A : \(\displaystyle{ \underline{u} = \underline{e} . \frac{\underline{Z}_1}{\underline{Z}_1 + \underline{Z}_2} }\) (1/2 pt)

\(\underline{Z}_1 = R + j . L . \omega\) (1/2 pt)

et \(\displaystyle{ \underline{Z}_2 = \frac{1}{j . C . \omega} }\) (1/2 pt)

d'où \(\displaystyle{ \underline{u} = \underline{e} . \frac{R + j . L . \omega}{R + j . \left( L . \omega - \frac{1}{C . \omega} \right) }}\) (1/2 pt)

B : \(\displaystyle{ \underline{u} = \underline{e} . \frac{\underline{Y}_1}{\underline{Y}_1 + \underline{Y}_2 } }\),

\(\underline{Y}_1 = G_1 + j . C_1 . \omega\)

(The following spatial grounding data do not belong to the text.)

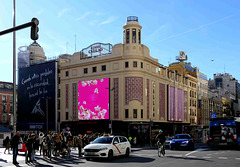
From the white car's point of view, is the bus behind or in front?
behind
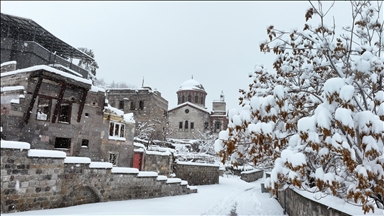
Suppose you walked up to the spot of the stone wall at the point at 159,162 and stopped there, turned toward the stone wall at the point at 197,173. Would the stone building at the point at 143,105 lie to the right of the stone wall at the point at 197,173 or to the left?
left

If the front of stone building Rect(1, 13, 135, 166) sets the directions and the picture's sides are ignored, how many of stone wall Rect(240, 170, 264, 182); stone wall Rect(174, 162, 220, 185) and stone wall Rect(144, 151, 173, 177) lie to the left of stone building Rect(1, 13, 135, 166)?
3

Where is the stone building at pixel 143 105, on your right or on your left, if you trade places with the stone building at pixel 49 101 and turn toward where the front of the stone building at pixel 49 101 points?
on your left

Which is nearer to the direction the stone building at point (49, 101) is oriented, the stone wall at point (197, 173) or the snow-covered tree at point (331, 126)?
the snow-covered tree

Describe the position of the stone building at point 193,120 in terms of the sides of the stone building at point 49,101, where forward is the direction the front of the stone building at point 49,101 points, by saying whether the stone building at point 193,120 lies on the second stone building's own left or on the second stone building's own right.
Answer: on the second stone building's own left

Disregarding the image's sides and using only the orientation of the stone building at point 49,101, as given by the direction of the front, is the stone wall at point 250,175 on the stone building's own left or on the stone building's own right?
on the stone building's own left

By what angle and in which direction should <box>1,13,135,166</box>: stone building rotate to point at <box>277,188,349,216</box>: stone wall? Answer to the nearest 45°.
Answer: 0° — it already faces it

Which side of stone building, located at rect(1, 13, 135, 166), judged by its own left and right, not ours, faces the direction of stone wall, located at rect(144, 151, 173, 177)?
left

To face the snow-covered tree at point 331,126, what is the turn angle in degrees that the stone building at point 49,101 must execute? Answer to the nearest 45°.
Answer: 0° — it already faces it

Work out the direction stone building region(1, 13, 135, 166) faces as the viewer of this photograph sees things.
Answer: facing the viewer and to the right of the viewer

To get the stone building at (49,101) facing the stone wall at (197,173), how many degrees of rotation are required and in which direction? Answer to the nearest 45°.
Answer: approximately 90° to its left
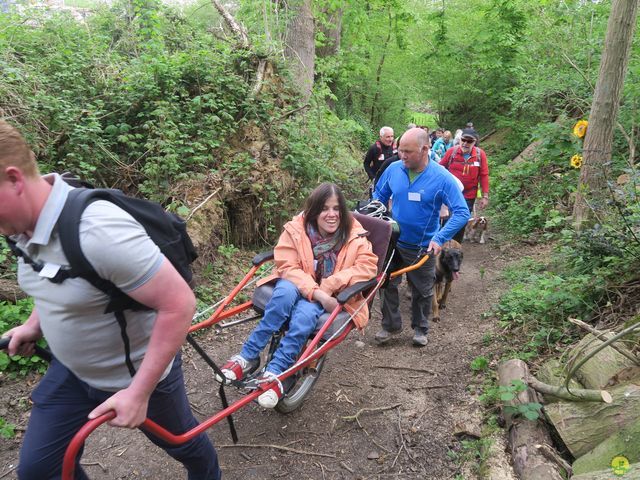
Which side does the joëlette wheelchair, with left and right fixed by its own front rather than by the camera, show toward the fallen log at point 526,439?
left

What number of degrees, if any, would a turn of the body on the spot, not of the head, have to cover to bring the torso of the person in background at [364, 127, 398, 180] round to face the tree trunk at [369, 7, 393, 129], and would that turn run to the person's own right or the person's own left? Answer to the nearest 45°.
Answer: approximately 135° to the person's own left

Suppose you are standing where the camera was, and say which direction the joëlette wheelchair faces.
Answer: facing the viewer and to the left of the viewer

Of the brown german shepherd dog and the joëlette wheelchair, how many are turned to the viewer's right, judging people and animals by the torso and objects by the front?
0

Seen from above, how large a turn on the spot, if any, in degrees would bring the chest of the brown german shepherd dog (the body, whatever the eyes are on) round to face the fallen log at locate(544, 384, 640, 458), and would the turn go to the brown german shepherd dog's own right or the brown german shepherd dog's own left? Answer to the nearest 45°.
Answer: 0° — it already faces it

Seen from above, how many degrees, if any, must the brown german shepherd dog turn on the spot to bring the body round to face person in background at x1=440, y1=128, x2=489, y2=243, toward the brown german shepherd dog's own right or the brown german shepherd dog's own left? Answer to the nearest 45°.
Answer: approximately 180°

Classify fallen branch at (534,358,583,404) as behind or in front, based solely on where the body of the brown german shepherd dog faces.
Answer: in front

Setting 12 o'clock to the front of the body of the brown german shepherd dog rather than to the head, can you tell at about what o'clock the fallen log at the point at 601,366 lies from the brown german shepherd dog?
The fallen log is roughly at 11 o'clock from the brown german shepherd dog.

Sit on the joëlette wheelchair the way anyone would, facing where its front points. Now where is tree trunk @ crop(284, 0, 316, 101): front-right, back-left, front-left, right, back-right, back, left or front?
back-right

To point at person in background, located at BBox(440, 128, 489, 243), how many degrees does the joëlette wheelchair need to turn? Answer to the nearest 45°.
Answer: approximately 180°

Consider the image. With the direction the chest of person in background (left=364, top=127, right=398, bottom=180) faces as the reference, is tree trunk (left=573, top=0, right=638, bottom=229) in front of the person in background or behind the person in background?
in front

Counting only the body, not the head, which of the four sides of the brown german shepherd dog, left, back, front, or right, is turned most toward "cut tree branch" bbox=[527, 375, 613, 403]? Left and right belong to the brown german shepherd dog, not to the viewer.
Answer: front

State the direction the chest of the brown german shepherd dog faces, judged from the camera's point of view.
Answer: toward the camera
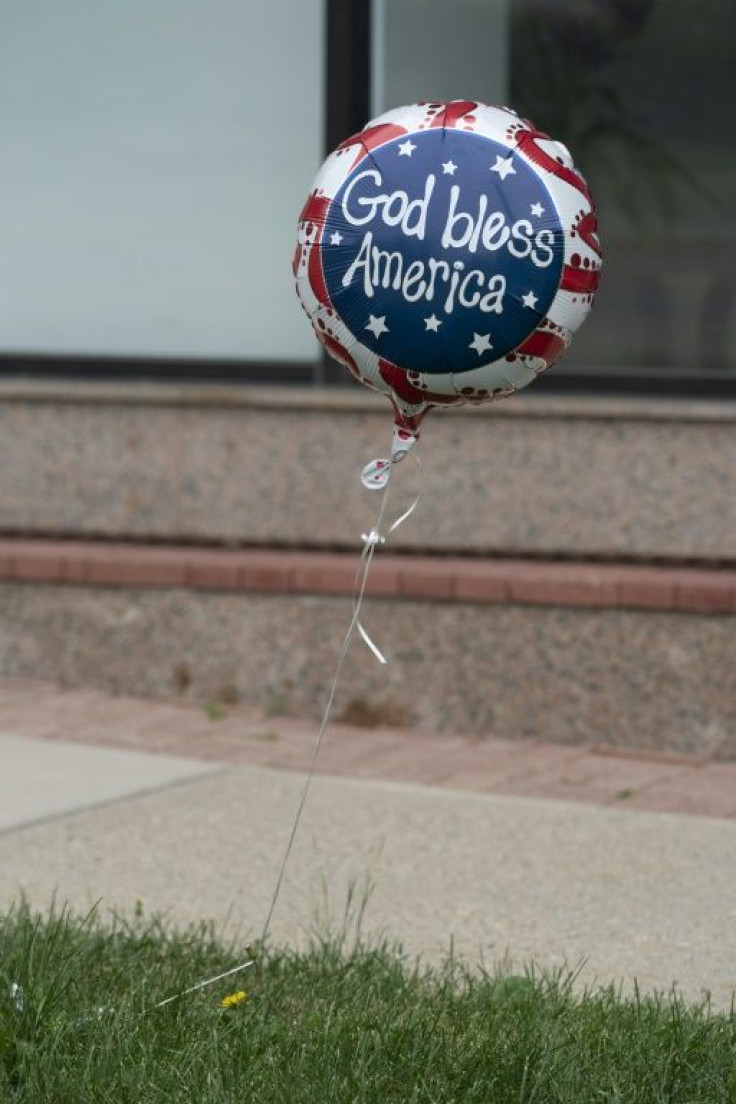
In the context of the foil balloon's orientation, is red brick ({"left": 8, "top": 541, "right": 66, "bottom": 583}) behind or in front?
behind

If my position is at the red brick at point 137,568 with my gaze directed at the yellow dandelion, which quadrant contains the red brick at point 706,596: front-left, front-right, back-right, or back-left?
front-left

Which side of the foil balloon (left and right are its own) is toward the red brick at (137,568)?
back

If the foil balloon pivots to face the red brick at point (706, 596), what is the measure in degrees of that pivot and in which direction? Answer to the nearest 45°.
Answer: approximately 180°

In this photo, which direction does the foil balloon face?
toward the camera

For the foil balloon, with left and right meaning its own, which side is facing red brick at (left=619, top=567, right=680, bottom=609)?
back

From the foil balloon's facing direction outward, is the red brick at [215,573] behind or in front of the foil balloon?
behind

et \(\underline{Y}_2 = G_2 + j . C_2 . \omega\) ,

avec : \(\displaystyle{ G_1 = \frac{1}{R_1} }\) et \(\displaystyle{ G_2 = \frac{1}{R_2} }\)

\(\displaystyle{ \underline{u} = \frac{(G_1 + j . C_1 . \omega) . \underline{e}}{G_1 + G_2 + j . \omega . (C_1 + C_2)} }\) (2 pts)

\(\displaystyle{ \underline{u} = \frac{\underline{e} . (1 + j . C_1 . R_1 . \omega)}{1 + \frac{R_1}{R_2} + j . \omega . R_1 . (C_1 + C_2)} = \underline{e} . \frac{R_2}{R_1 + R_2} . \frac{1 + j . C_1 . R_1 . \omega}{1 + j . \omega . \frac{R_1.R_2}{R_1 + R_2} . (C_1 + C_2) } }\)

C : \(\displaystyle{ \underline{u} = \underline{e} . \frac{1}{1 + \underline{Y}_2 . \underline{Z}_1} }\),

\(\underline{Y}_2 = G_2 + j . C . \omega\),

et \(\underline{Z}_1 = R_1 + j . L . \omega\)

\(\displaystyle{ \underline{u} = \underline{e} . \frac{1}{1 + (G_2 + j . C . \omega) . (R_1 + j . L . \omega)}}\) (2 pts)